Alors 1 milliard, cela peut sembler beaucoup, mais ce chiffre est à nuancer. Selon une étude de l’Institut Paulson, le succès de l’accord de la COP15, à l’origine des ambitions de la SNB, serait conditionné à un flux d’investissements annuels dans la conservation compris entre 700 et 800 milliards de dollars. Soit une multiplication par cinq des investissements actuels à l’échelle internationale
En France, ces investissements sont pourtant déjà bien plombés par des subventions dommageables. Représentant un minimum de 10,2 milliards d’euros en 2022 - soit 4,4 fois plus que le budget proposé par le gouvernement - ces subventions servent notamment à soutenir des pratiques agricoles dommageables (6,7 milliards d’euros) et l’artificialisation des sols (2,9 milliards).
Mais que l’on se rassure, Sarah El Haïry a affirmé qu'une "mission" allait être lancée "avec les ministères de l'Économie et de l'Agriculture" afin de "réorienter" ces subventions "pour accompagner la transition écologique". Un engagement pourtant déjà pris en 2007 lors du Grenelle de l’environnement, dans la SNB n°2 et… au niveau européen en 2011. “Ce n’est pas réjouissant, mais cela montre que l’on avait fait des annonces sans moyens” a rétorqué Christophe Béchu lors de la conférence de presse.
Équipage à la mer
Outre le financement riquiqui proposé pour la biodiversité, la question qui fâche reste celle des effectifs. Si un renforcement du nombre d’agents engagés sur le terrain est prévu avec 141 emplois supplémentaires, cela pourrait ne pas être suffisant. Oui, 141, cela reste moins que les 475 suppressions de postes prévues à l’Office national des forêts (ONF) d’ici 2025, qui a déjà perdu 38% de ses effectifs en vingt ans. Pas mieux non plus du côté de l’Office français de la biodiversité (OFB) qui, après une longue bataille, s’est vu lui aussi amputé de 20 équivalents temps plein en 2021.

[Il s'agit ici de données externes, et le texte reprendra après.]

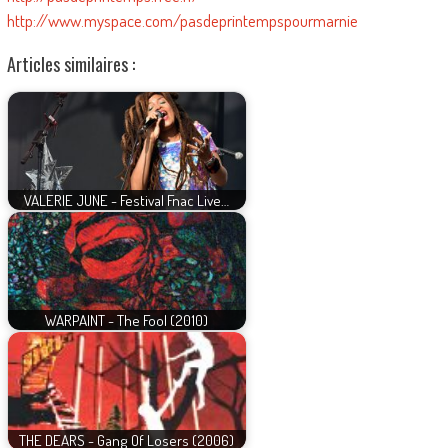
http://www.myspace.com/pasdeprintempspourmarnie
Articles similaires :
VALERIE JUNE - Festival Fnac Live…
WARPAINT - The Fool (2010)
THE DEARS - Gang Of Losers (2006)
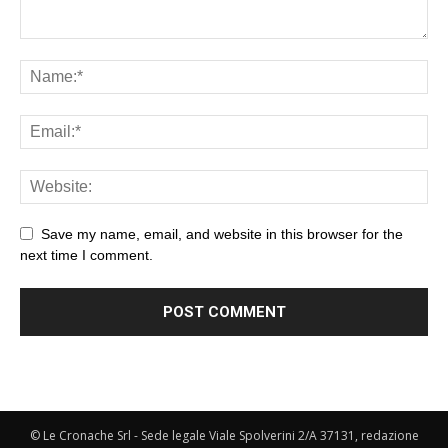
Save my name, email, and website in this browser for the
next time I comment.
© Le Cronache Srl - Sede legale Viale Spolverini 2/A 37131, redazione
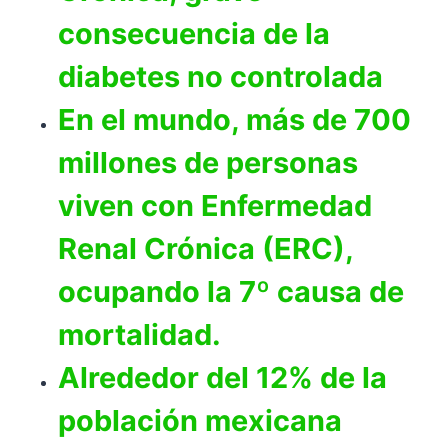
consecuencia de la
diabetes no controlada
En el mundo, más de 700
millones de personas
viven con Enfermedad
Renal Crónica (ERC),
ocupando la 7º causa de
mortalidad.
Alrededor del 12% de la
población mexicana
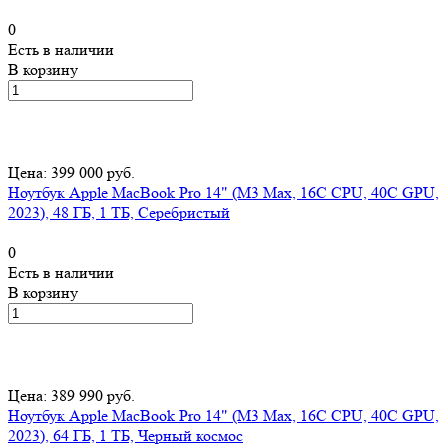
0
Есть в наличии
В корзину
Цена: 399 000 руб.
Ноутбук Apple MacBook Pro 14" (M3 Max, 16C CPU, 40C GPU,
2023), 48 ГБ, 1 ТБ, Серебристый
0
Есть в наличии
В корзину
Цена: 389 990 руб.
Ноутбук Apple MacBook Pro 14" (M3 Max, 16C CPU, 40C GPU,
2023), 64 ГБ, 1 ТБ, Черный космос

Fédérer, former, jouer, célébrer
Pour embarquer entreprises, collectivités, citoyens - petits et grands - tous les moyens sont bons.

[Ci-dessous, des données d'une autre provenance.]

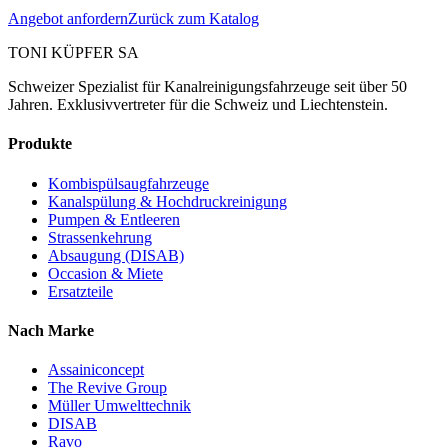
Angebot anfordern
Zurück zum Katalog
TONI KÜPFER SA
Schweizer Spezialist für Kanalreinigungsfahrzeuge seit über 50
Jahren. Exklusivvertreter für die Schweiz und Liechtenstein.
Produkte
Kombispülsaugfahrzeuge
Kanalspülung & Hochdruckreinigung
Pumpen & Entleeren
Strassenkehrung
Absaugung (DISAB)
Occasion & Miete
Ersatzteile
Nach Marke
Assainiconcept
The Revive Group
Müller Umwelttechnik
DISAB
Ravo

Du côté des entreprises, c’est Sarah El Haïry qui est aux manettes.
Après l’annonce de la SNB, ce sont près de 150 entreprises qui ont été réunies le 29 novembre “pour engager la mobilisation des acteurs économiques en faveur de la biodiversité”. L’objectif de cette rencontre : “entamer un cycle de travail sur la réduction de leur exposition aux risques générés par l’effondrement du vivant, et d’identification de leurs opportunités pour une prospérité durable fondée sur une nature restaurée et préservée”. Tout un programme qui devra prendre vie en seulement… deux mois.
Pour les autres acteurs, on continue sur la même lancée.

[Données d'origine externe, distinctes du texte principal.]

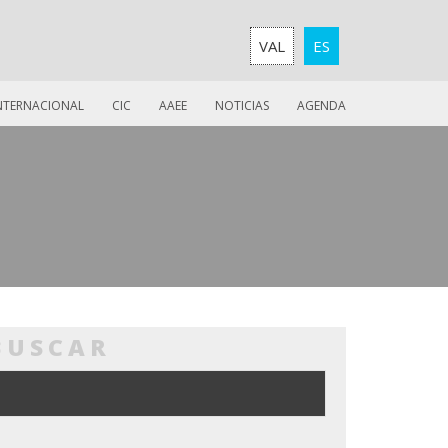
VAL
ES
INTERNACIONAL
CIC
AAEE
NOTICIAS
AGENDA
BUSCAR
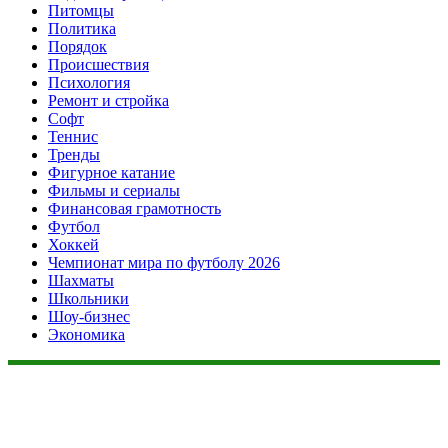
Питомцы
Политика
Порядок
Происшествия
Психология
Ремонт и стройка
Софт
Теннис
Тренды
Фигурное катание
Фильмы и сериалы
Финансовая грамотность
Футбол
Хоккей
Чемпионат мира по футболу 2026
Шахматы
Школьники
Шоу-бизнес
Экономика
Данный сайт не является коммерческим проектом. На этом
сайте ни чего не продают, ни чего не покупают, ни какие
услуги не оказываются. Сайт представляет собой ленту
новостей RSS канала news.rambler.ru, newsru.com. Материалы
публикуются без искажения, ответственность за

10 fois plus de services civiques en faveur de l’environnement, des aires éducatives dans un établissement scolaire sur trois, formation “climat, biodiversité et épuisement des ressources” pour 2,5 millions d’agents de la fonction publiques d’ici à 2027.
Et, cherry on the mille-feuille administratif…
Du lourd pour “sensibiliser pour passer à l’action” avec une fête de la nature augmentée version fête de la musique et le jeu “mission nature” en partenariat avec la Française des jeux. 0,43 euro par ticket acheté reversé par l’État à l’OFB, ça ne se refuse pas.
High Level
Lumière au bout du tunnel, l’annonce d’une gouvernance claire pour cette SNB 3 se veut rassurante.
En réponse aux critiques sur le faible portage politique, ainsi qu’à l’avis du CNB, le pilotage et la coordination seront supervisés par le Secrétariat général à la planification écologique. C’est donc la “première fois que Matignon est spécifiquement positionné en tour de contrôle d’une stratégie biodiversité”. Preuve d’une réelle prise au sérieux du sujet ? La réponse au prochain bilan.